══ Document extract ══
This is a list of different things I have noticed with this particular version of Linux Mint using a Dell 1545 laptop (3GB DDR2 667MHz RAM, 2.53 GHz Core2Duo, Intel HD Graphics).

What in the world happened to the fast boot up and shutdown times? On my laptop, Ubuntu 11.04 and Mint 11 shut down around 4 seconds. Mint 12 has 15 seconds (even with me turning off some of the startup items.)

I like the elegant touch to the start menu though, and the fact that my resolution cannot handle any of the recent Linux boot screens at all, I found that keeping the screen black was okay (after finding out that it actually booted alright.)

I kept with MATE, as I was thinking about Gnome 3 again being a tablet interface. I can see this particular Gnome 3 setup with an advantage. If you want to use a tablet with the touch screen interface, you can use the top part of the screen for your navigation. If you want to put it on your desk and use it to type or navigate like a desktop, you can use the bottom half. It just seemed redundant to have both for a laptop, so I used MATE, which really isn't different from GNOME 2 other than that the bottom icons look a little closer together.
═══
══ Extracted data ══
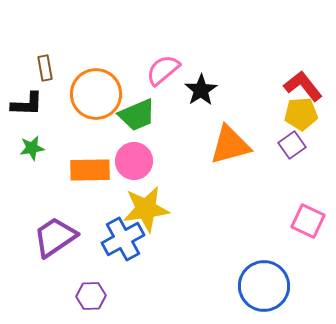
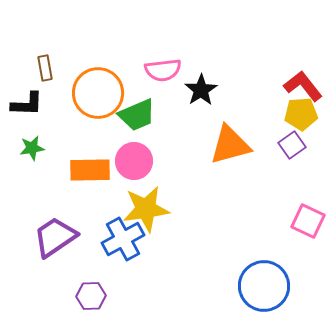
pink semicircle: rotated 147 degrees counterclockwise
orange circle: moved 2 px right, 1 px up
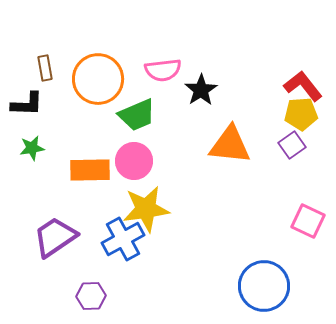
orange circle: moved 14 px up
orange triangle: rotated 21 degrees clockwise
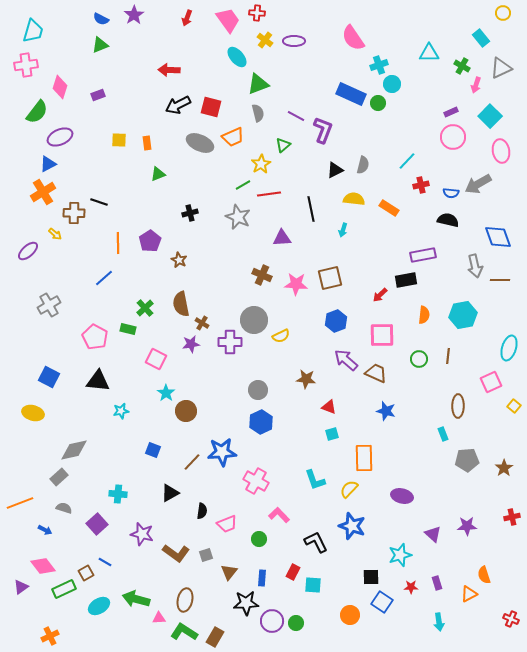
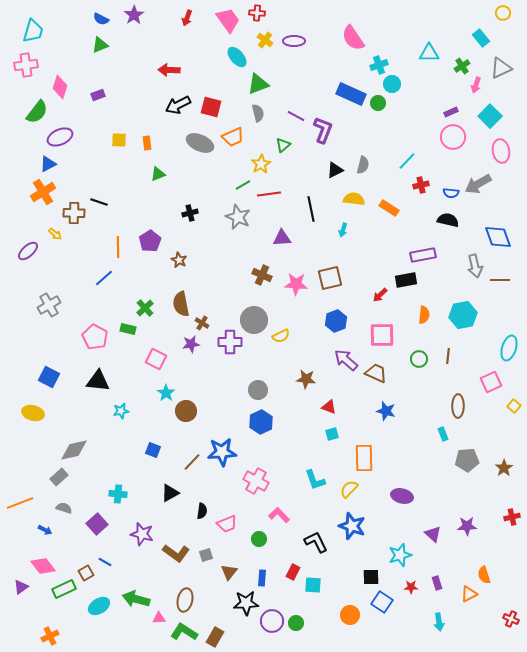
green cross at (462, 66): rotated 28 degrees clockwise
orange line at (118, 243): moved 4 px down
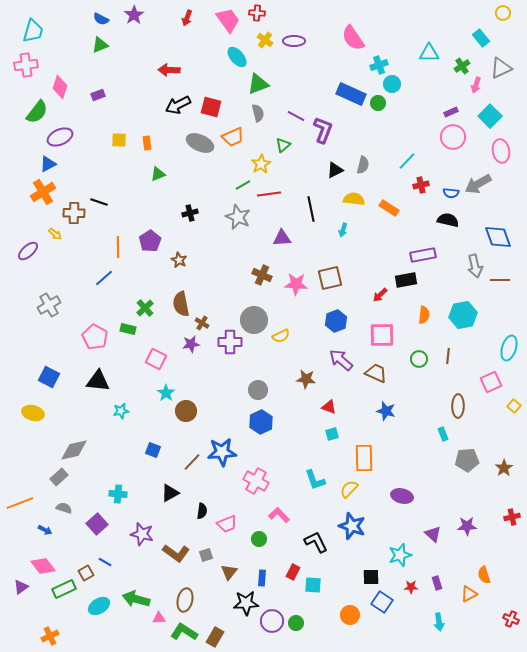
purple arrow at (346, 360): moved 5 px left
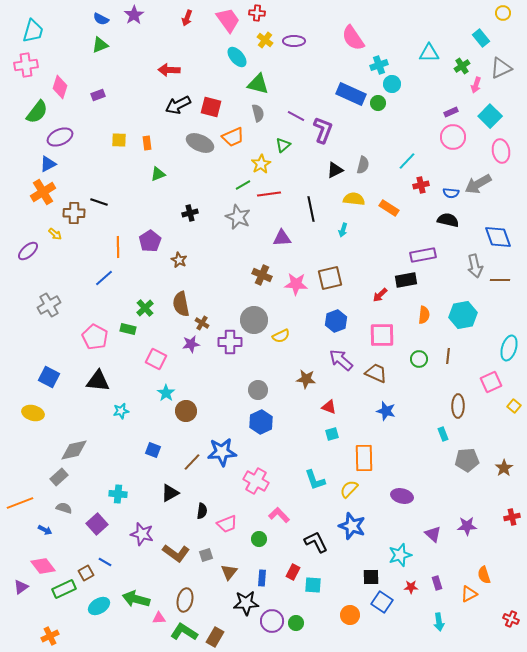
green triangle at (258, 84): rotated 35 degrees clockwise
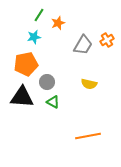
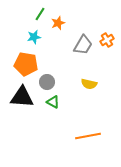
green line: moved 1 px right, 1 px up
orange pentagon: rotated 20 degrees clockwise
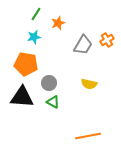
green line: moved 4 px left
gray circle: moved 2 px right, 1 px down
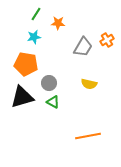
orange star: rotated 24 degrees clockwise
gray trapezoid: moved 2 px down
black triangle: rotated 20 degrees counterclockwise
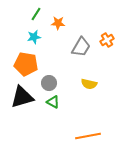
gray trapezoid: moved 2 px left
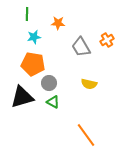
green line: moved 9 px left; rotated 32 degrees counterclockwise
gray trapezoid: rotated 120 degrees clockwise
orange pentagon: moved 7 px right
orange line: moved 2 px left, 1 px up; rotated 65 degrees clockwise
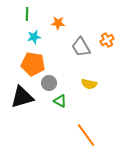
green triangle: moved 7 px right, 1 px up
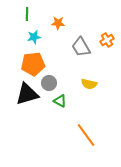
orange pentagon: rotated 15 degrees counterclockwise
black triangle: moved 5 px right, 3 px up
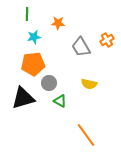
black triangle: moved 4 px left, 4 px down
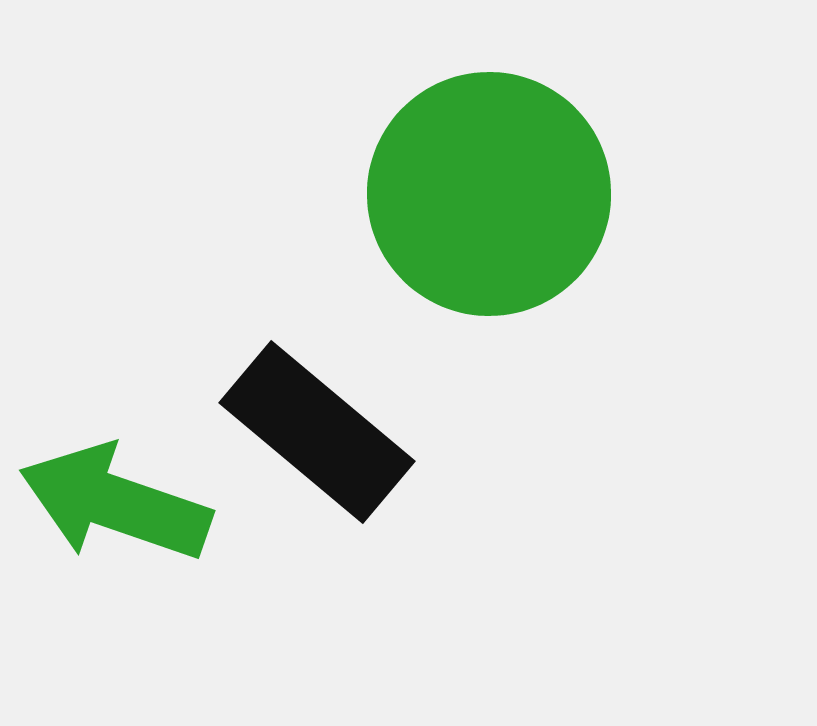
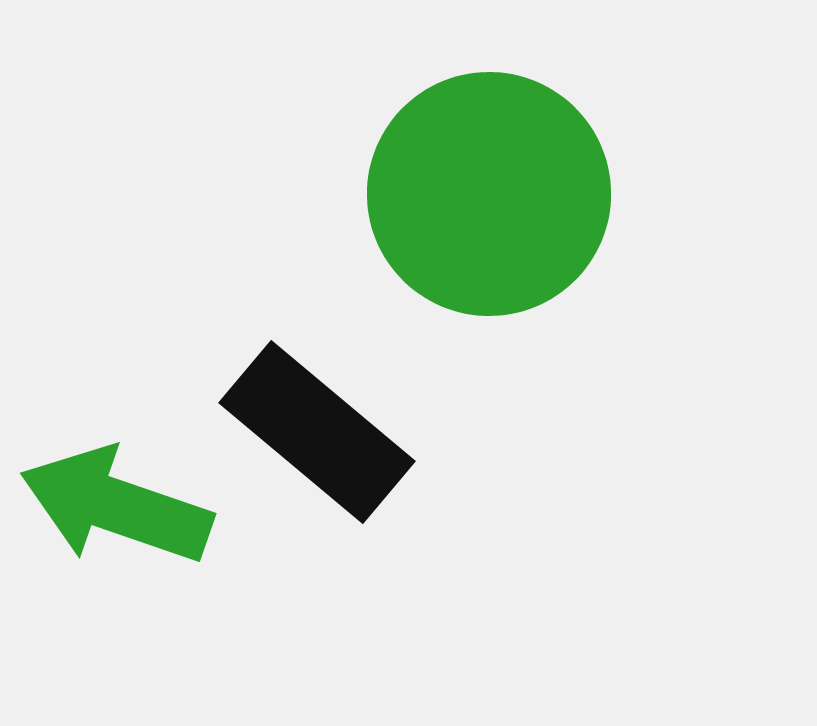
green arrow: moved 1 px right, 3 px down
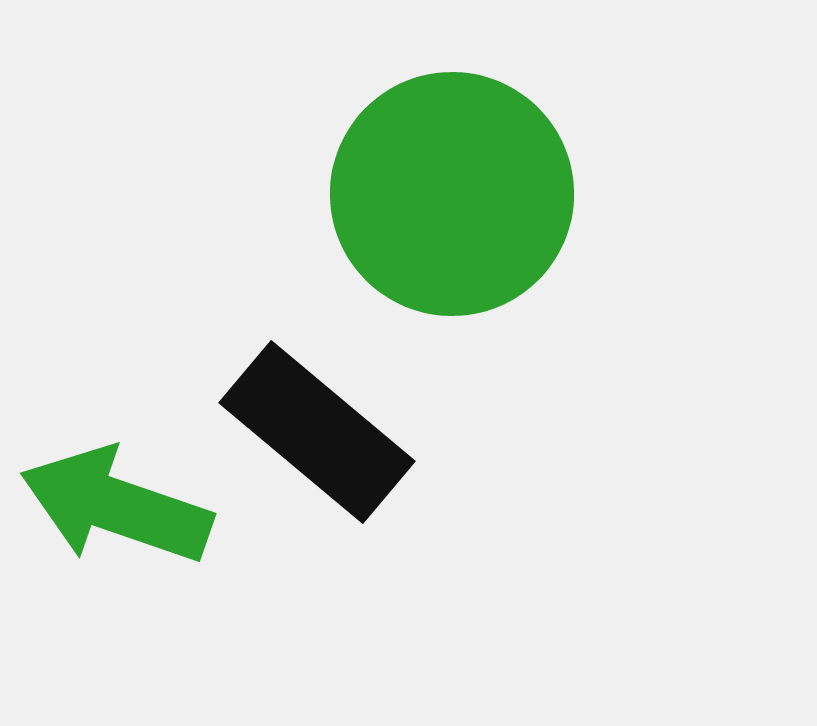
green circle: moved 37 px left
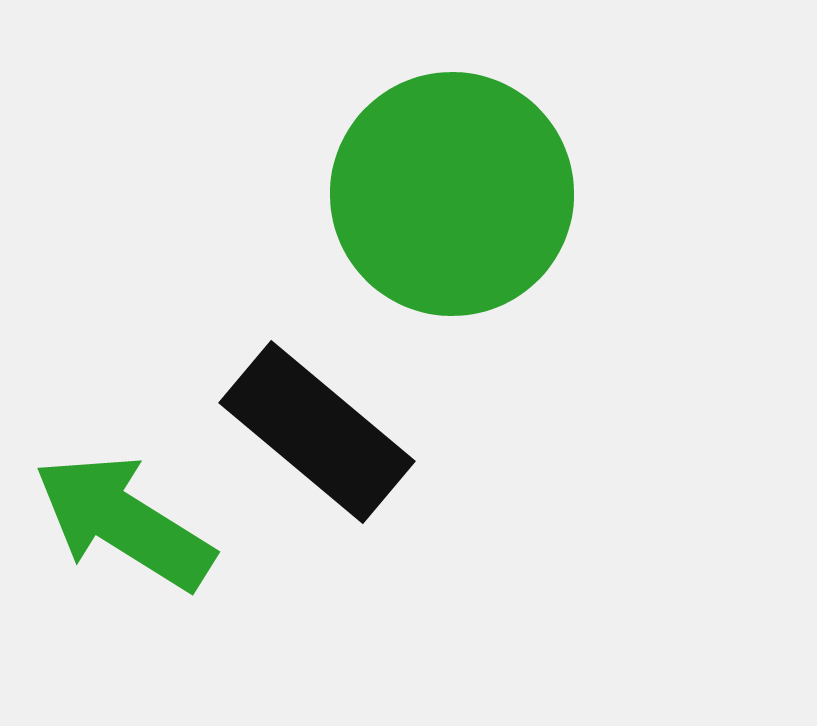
green arrow: moved 8 px right, 16 px down; rotated 13 degrees clockwise
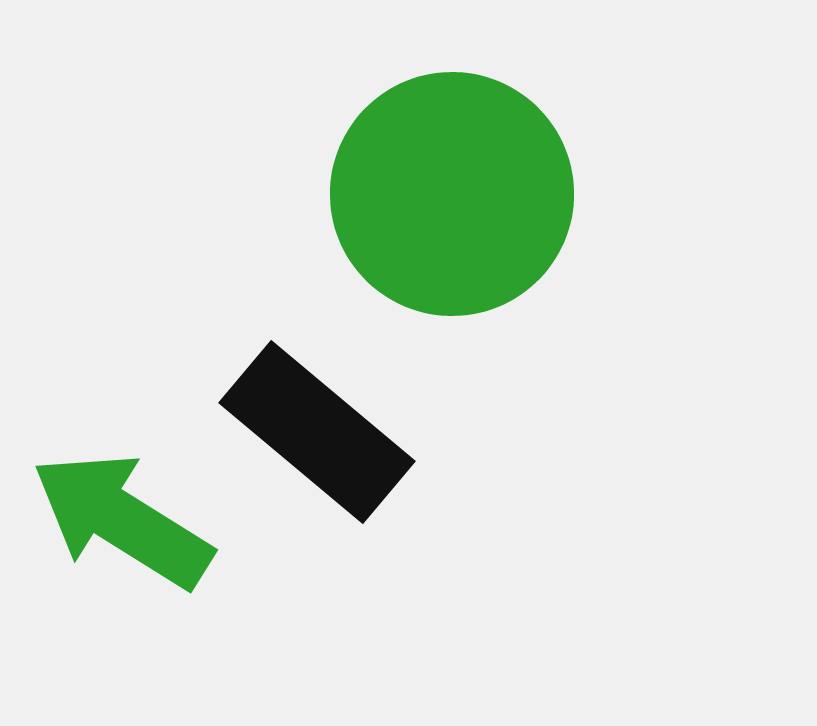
green arrow: moved 2 px left, 2 px up
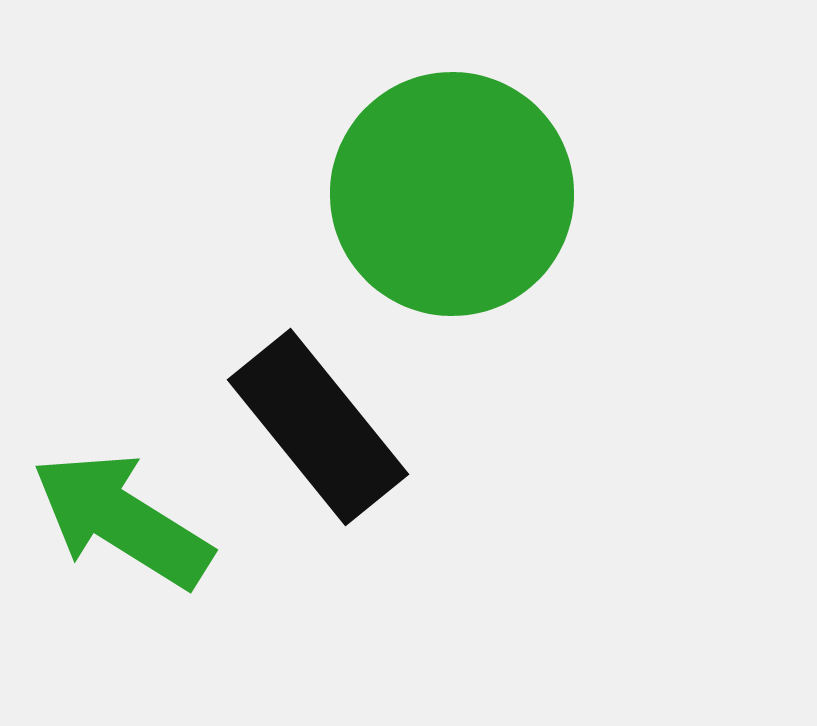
black rectangle: moved 1 px right, 5 px up; rotated 11 degrees clockwise
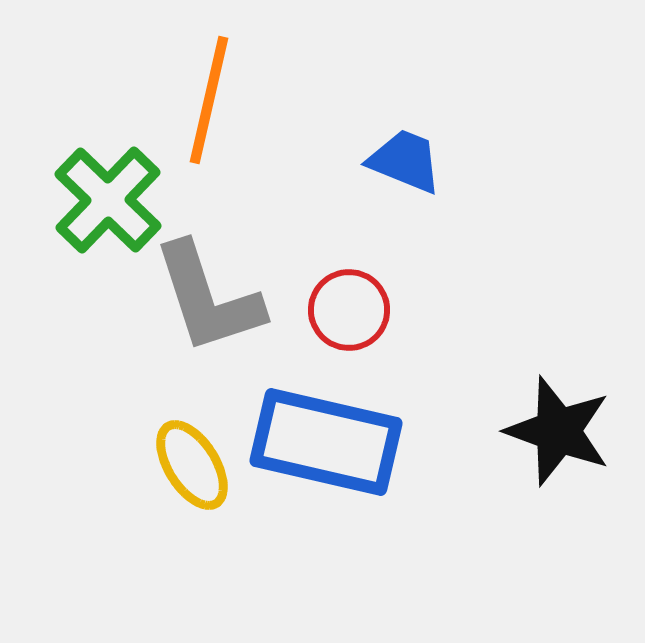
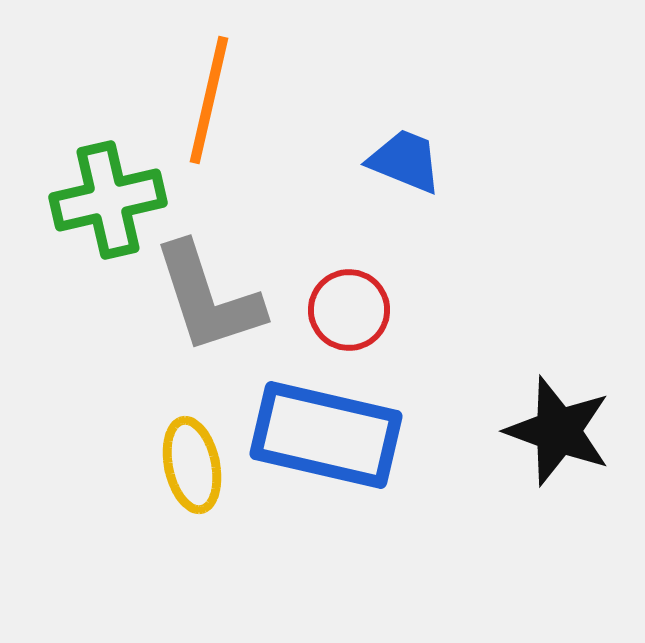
green cross: rotated 33 degrees clockwise
blue rectangle: moved 7 px up
yellow ellipse: rotated 20 degrees clockwise
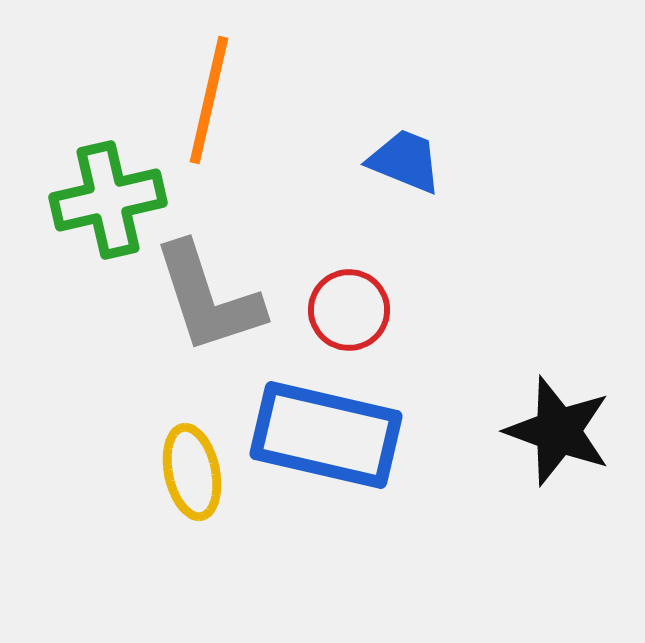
yellow ellipse: moved 7 px down
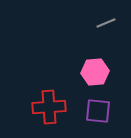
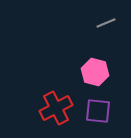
pink hexagon: rotated 20 degrees clockwise
red cross: moved 7 px right, 1 px down; rotated 24 degrees counterclockwise
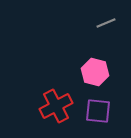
red cross: moved 2 px up
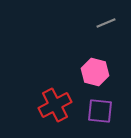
red cross: moved 1 px left, 1 px up
purple square: moved 2 px right
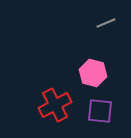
pink hexagon: moved 2 px left, 1 px down
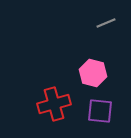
red cross: moved 1 px left, 1 px up; rotated 12 degrees clockwise
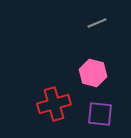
gray line: moved 9 px left
purple square: moved 3 px down
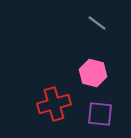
gray line: rotated 60 degrees clockwise
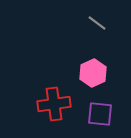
pink hexagon: rotated 20 degrees clockwise
red cross: rotated 8 degrees clockwise
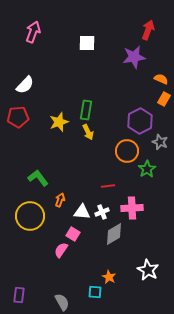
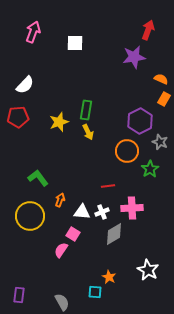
white square: moved 12 px left
green star: moved 3 px right
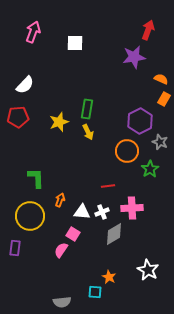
green rectangle: moved 1 px right, 1 px up
green L-shape: moved 2 px left; rotated 35 degrees clockwise
purple rectangle: moved 4 px left, 47 px up
gray semicircle: rotated 114 degrees clockwise
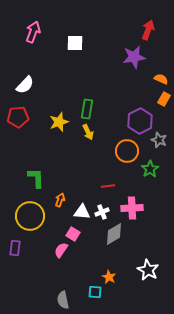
gray star: moved 1 px left, 2 px up
gray semicircle: moved 1 px right, 2 px up; rotated 84 degrees clockwise
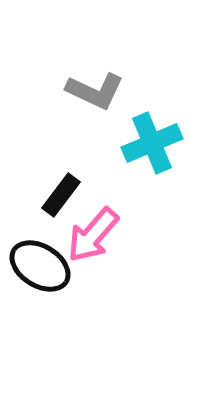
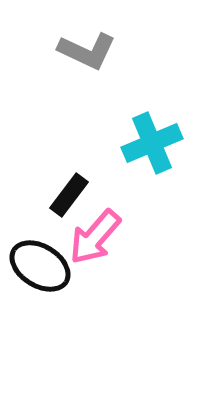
gray L-shape: moved 8 px left, 40 px up
black rectangle: moved 8 px right
pink arrow: moved 2 px right, 2 px down
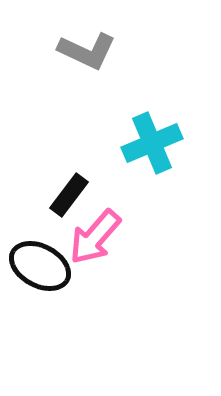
black ellipse: rotated 4 degrees counterclockwise
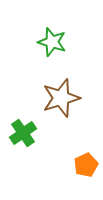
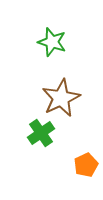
brown star: rotated 9 degrees counterclockwise
green cross: moved 18 px right
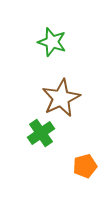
orange pentagon: moved 1 px left, 1 px down; rotated 10 degrees clockwise
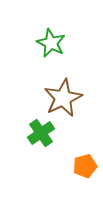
green star: moved 1 px left, 1 px down; rotated 8 degrees clockwise
brown star: moved 2 px right
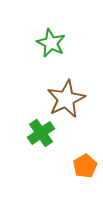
brown star: moved 3 px right, 1 px down
orange pentagon: rotated 15 degrees counterclockwise
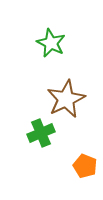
green cross: rotated 12 degrees clockwise
orange pentagon: rotated 20 degrees counterclockwise
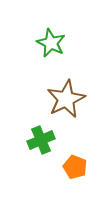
green cross: moved 7 px down
orange pentagon: moved 10 px left, 1 px down
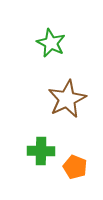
brown star: moved 1 px right
green cross: moved 11 px down; rotated 24 degrees clockwise
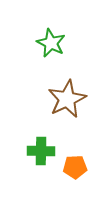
orange pentagon: rotated 25 degrees counterclockwise
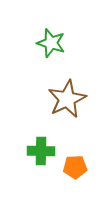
green star: rotated 8 degrees counterclockwise
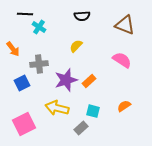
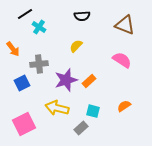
black line: rotated 35 degrees counterclockwise
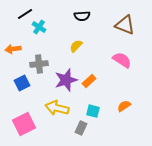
orange arrow: rotated 119 degrees clockwise
gray rectangle: rotated 24 degrees counterclockwise
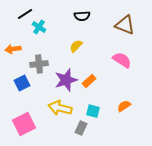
yellow arrow: moved 3 px right
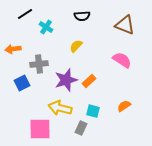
cyan cross: moved 7 px right
pink square: moved 16 px right, 5 px down; rotated 25 degrees clockwise
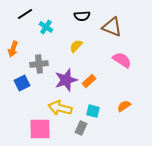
brown triangle: moved 13 px left, 2 px down
orange arrow: rotated 63 degrees counterclockwise
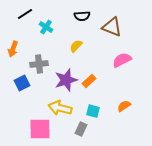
pink semicircle: rotated 60 degrees counterclockwise
gray rectangle: moved 1 px down
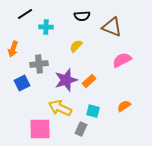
cyan cross: rotated 32 degrees counterclockwise
yellow arrow: rotated 10 degrees clockwise
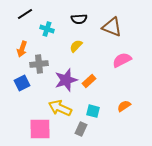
black semicircle: moved 3 px left, 3 px down
cyan cross: moved 1 px right, 2 px down; rotated 16 degrees clockwise
orange arrow: moved 9 px right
═══
--- Stated problem A ---
According to the Linux Mint notes, how long does Mint 12 take to shut down on the laptop?
--- Stated problem B ---
Resume the notes on Linux Mint 12 from the point where they stop.

--- Result A ---
About 15 seconds.

--- Result B ---
When I tried to use my sound buttons in MATE, they weren't binded. When I used them with Gnome 3, a very pixelated Mac-like speaker showed up and made a noise similar to the Mac speaker sound. At least the keys were binded in Gnome 3.

Applications didn't change except for adding gconf-editor into the menu, adding two extra terminal programs (which I uninstalled), and switching some programs into the system tools menu.

The only big problem outside of the interface and the slow speed is that there are many start-up items, including duplicates and some of these mentioned KDE.

I usually wait for bugs in most distros outside of Mint, but I think I am going to wait and see how it evolves for awhile. I'm going to keep it on my laptop, and may try it on my desktop to see the boot/shutdown times.